— Вставать, свиньи, вы что, оглохли? Заправить постели, быстро! Чистить обувь! Всем построиться, проверка на вшивость, проверка на чистоту ног, покажи ноги, сволочь! Опять грязные, смотри у меня, дерьмо, со мной шутки плохи! Следующий раз не вымоешь — отправишься в крематорий! — Потом, подражая немецким охранникам: — Стройся, надеть шапки, равняйсь! Опустить воротники! В ногу, слушать музыку! Руки по швам! — И после небольшой паузы, уже опять другим, визгливым и злорадным голосом: — Это вам не санаторий, это немецкий лагерь, это Освенцим, и отсюда один выход, через Трубу! А кому не нравится, пусть идет и хватается за проволоку, она всегда под током.
Через несколько дней Кляйне Кипура к общему облегчению исчез. Мы были больны, ослаблены, но нас переполняло счастье вновь обретенной свободы, а такое соседство было — как неубранный труп, и сочувствие боролось в нас с ужасом. Напрасно мы пытались отвлечь его от бреда: вирус лагеря сидел в нем слишком глубоко.

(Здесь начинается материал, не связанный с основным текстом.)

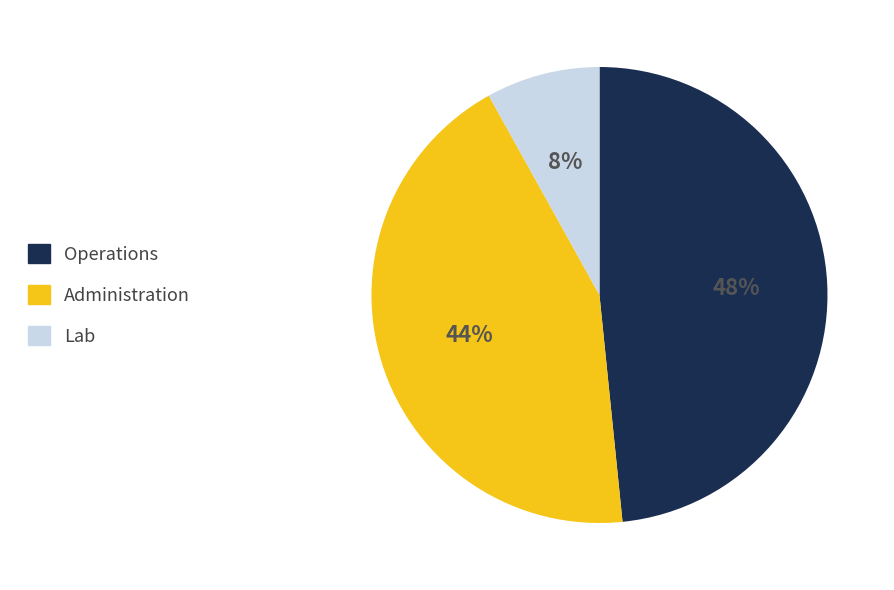

Between Operations and Lab, which is larger?

Operations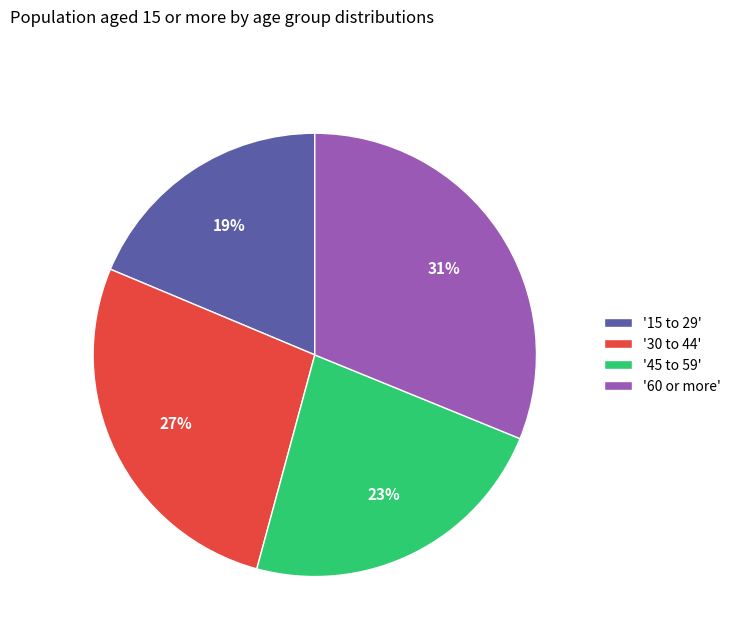

Which has a higher value, '15 to 29' or '30 to 44'?

'30 to 44'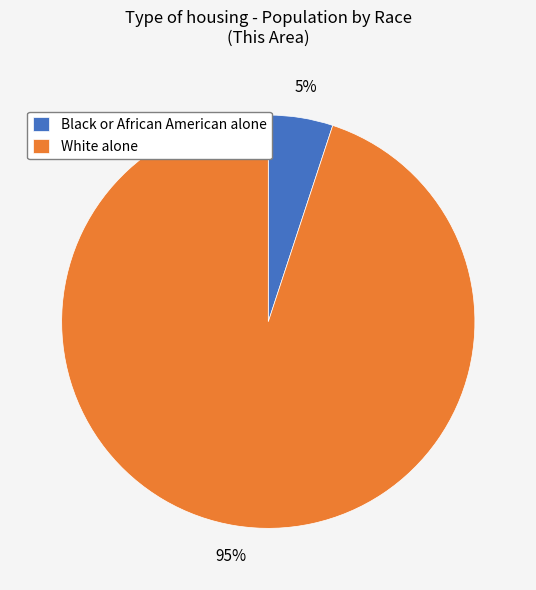

To the nearest percent, what is the difference between the White alone and Black or African American alone slice percentages?

90%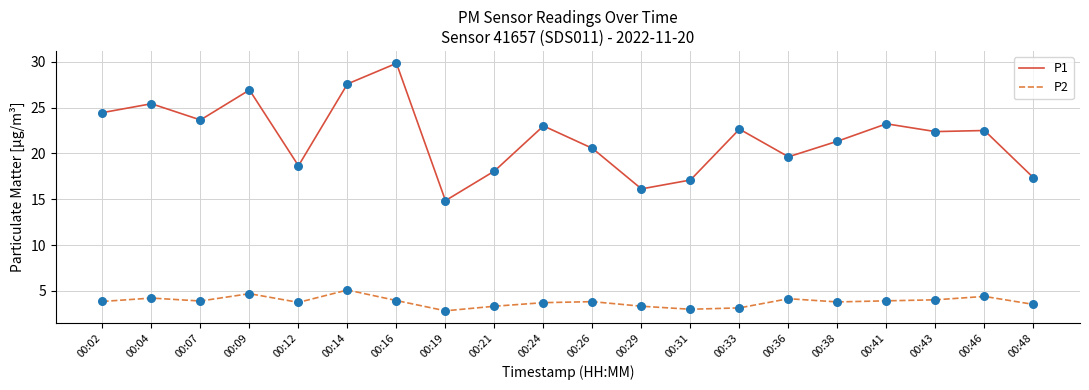

What are all the series names shown in the legend?

P1, P2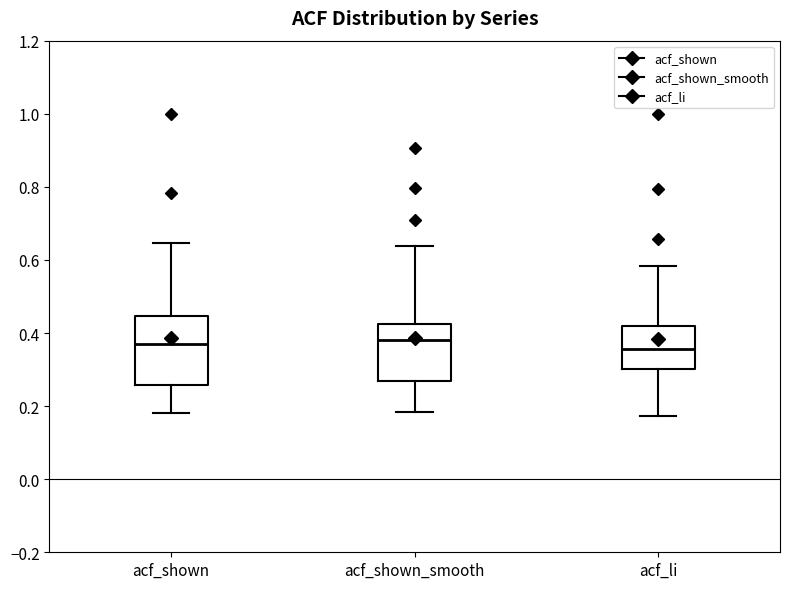

Comparing the boxes themselves (not the whiskers), which one is the tallest?

acf_shown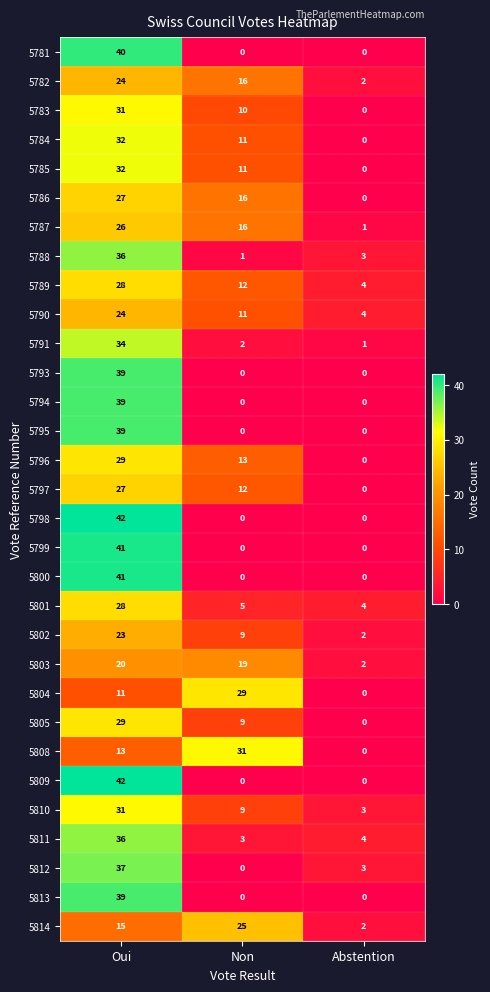

Read the 5785 value at Non, to the nearest 5.

10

Двух польских девушек, выполнявших (кстати, очень плохо) обязанности санитарок, звали Ханка и Ядзя. Ханка — лет двадцати пяти, не больше, среднего роста, смуглая, с грубыми, плебейскими чертами лица — наверняка была капо, если судить по ее необритой голове, а главное, по наглости, с какой она держалась. В этом аду, наполненном страданиями, прошлыми и настоящими, надеждами и скорбями, она целые дни проводила перед зеркалом, холила ногти на руках и ногах, заигрывала с насмешливо-равнодушным Хенеком.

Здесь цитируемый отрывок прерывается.